A survey released in May 2004 by the National Center for Complementary and Alternative Medicine focused on who used complementary and alternative medicines (CAM), what was used, and why it was used. The survey was limited to adults, aged 18 years and over during 2002, living in the United States.
According to this survey, herbal therapy, or use of natural products other than vitamins and minerals, was the most commonly used CAM therapy (18.9%) when all use of prayer was excluded.
Herbal remedies are very common in Europe. In Germany, herbal medications are dispensed by apothecaries (e.g., Apotheke). Prescription drugs are sold alongside essential oils, herbal extracts, or herbal teas. Herbal remedies are seen by some as a treatment to be preferred to pure medical compounds which have been industrially produced.
In the United Kingdom, the training of medical herbalists is done by state funded Universities. For example, Bachelor of Science degrees in herbal medicine are offered at Universities such as University of East London, Middlesex University, University of Central Lancashire, University of Westminster, University of Lincoln and Napier University in Edinburgh at the present.
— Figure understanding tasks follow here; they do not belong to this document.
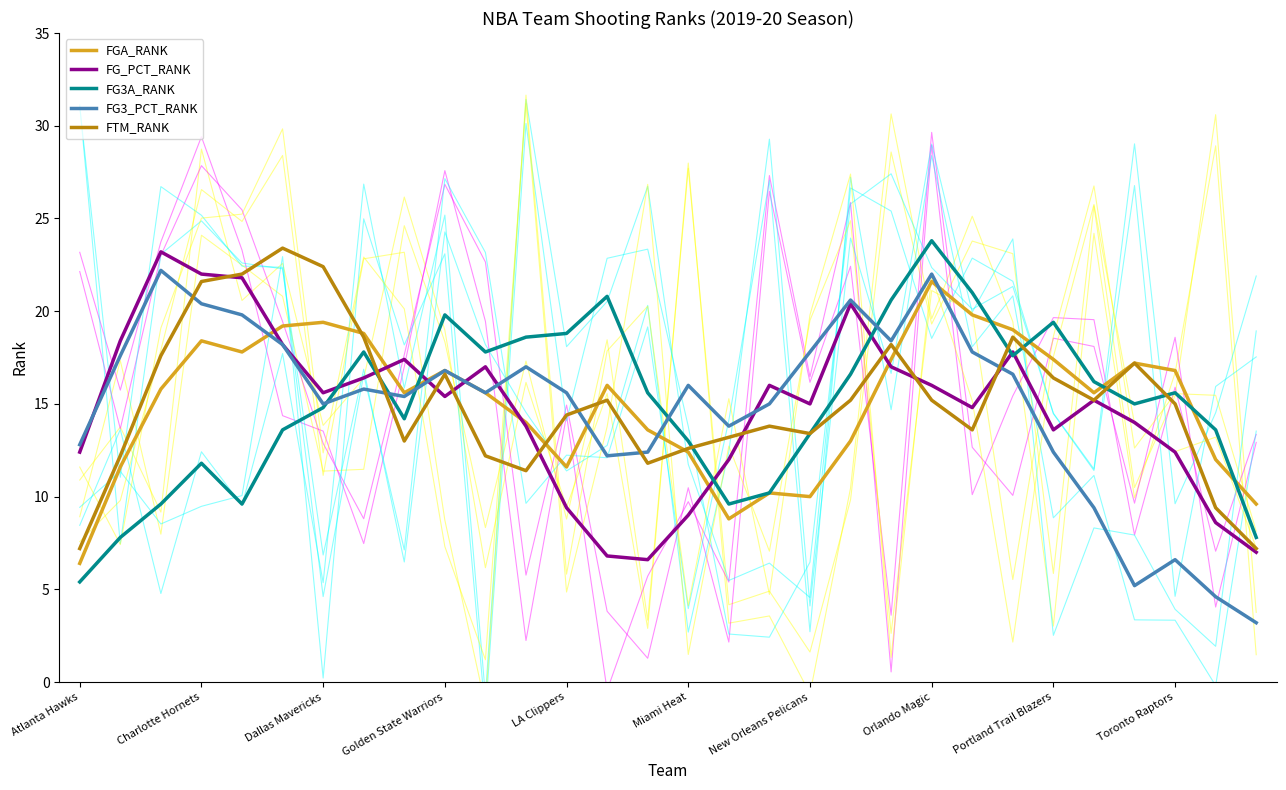

Is the value of FG_PCT_RANK at Dallas Mavericks greater than the value of FGA_RANK at Portland Trail Blazers?

No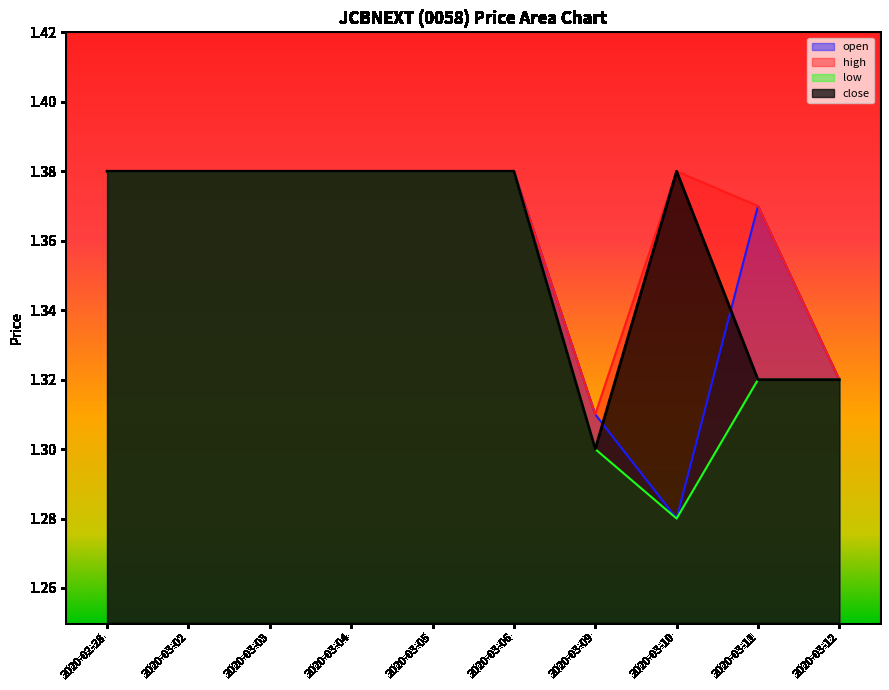

List the series in order of their peak value, lowest first.

open, high, low, close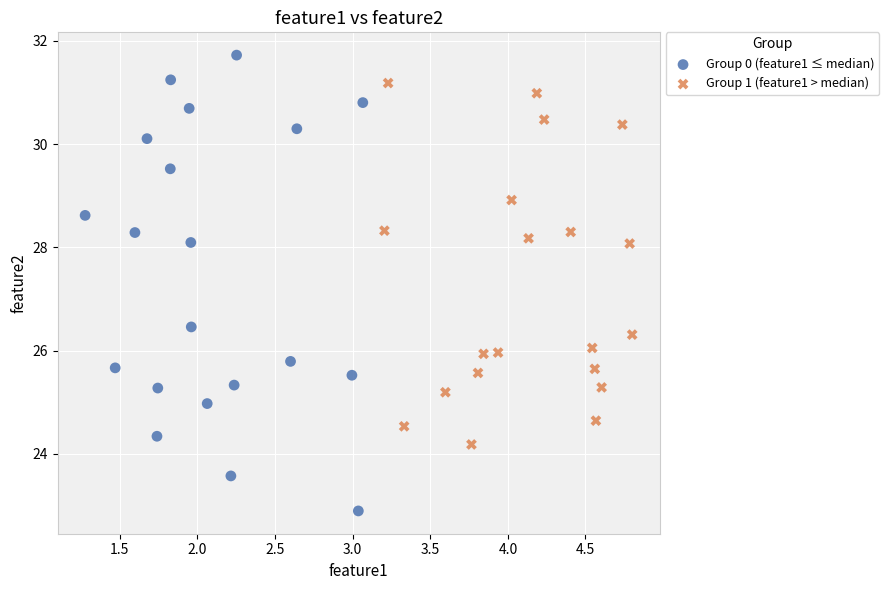

Which series reaches the maximum Y coordinate?

Group 0 (feature1 ≤ median)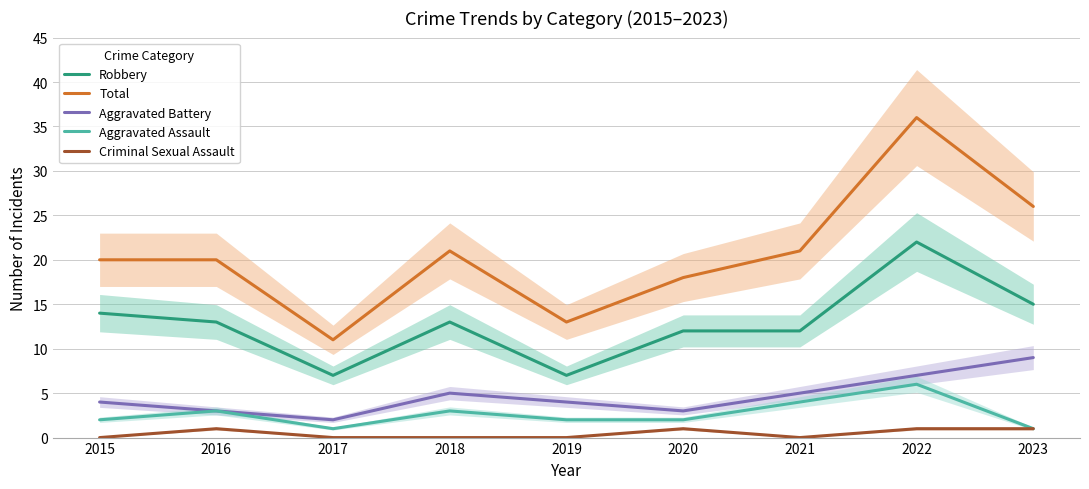

Where is Aggravated Battery nearest to the value 5?

2018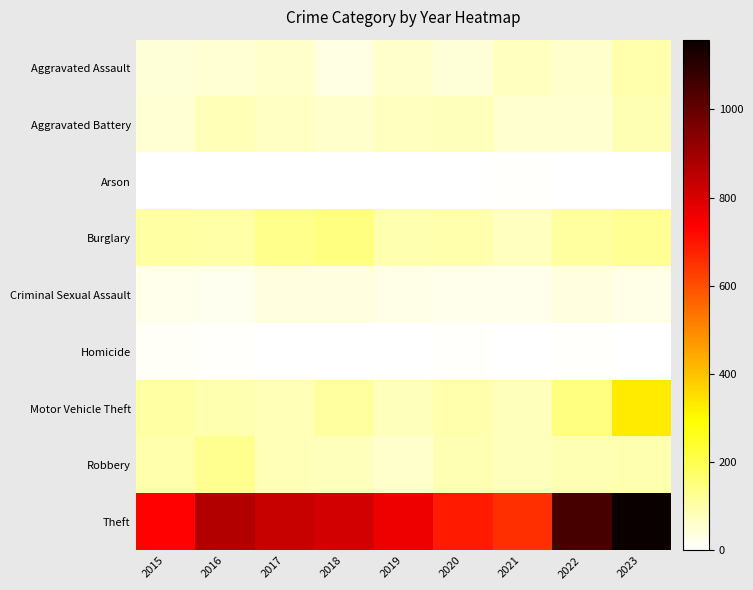

Reading left to right, what are all the values shown in this chart?

Aggravated Assault: 2015=49	2016=54	2017=62	2018=36	2019=59	2020=48	2021=74	2022=62	2023=97
Aggravated Battery: 2015=52	2016=82	2017=69	2018=62	2019=73	2020=77	2021=56	2022=57	2023=90
Arson: 2015=1	2016=1	2017=1	2018=2	2019=2	2020=3	2021=8	2022=4	2023=2
Burglary: 2015=105	2016=102	2017=133	2018=147	2019=94	2020=96	2021=76	2022=110	2023=124
Criminal Sexual Assault: 2015=24	2016=22	2017=37	2018=39	2019=31	2020=23	2021=24	2022=39	2023=31
Homicide: 2015=11	2016=7	2017=3	2018=1	2019=0	2020=6	2021=2	2022=7	2023=3
Motor Vehicle Theft: 2015=108	2016=94	2017=82	2018=109	2019=77	2020=95	2021=80	2022=146	2023=327
Robbery: 2015=98	2016=128	2017=82	2018=77	2019=61	2020=88	2021=77	2022=87	2023=93
Theft: 2015=731	2016=865	2017=832	2018=813	2019=764	2020=688	2021=655	2022=1051	2023=1158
Avid public interest in herbalism in the UK has been recently confirmed by the popularity of the topic in mainstream media, such as the prime-time hit TV series BBC's Grow Your Own Drugs,which demonstrated how to grow and prepare herbal remedies at home.
In the United States, a Bachelor of Science degree in herbal sciences is offered at Bastyr University, and a Master of Science in herbal medicine is offered at Tai Sophia Institute. There are also many smaller organizations and teachers offering certifications.
A 2004 Cochrane Collaboration review found that herbal therapies are supported by strong evidence but are not widely used in all clinical settings.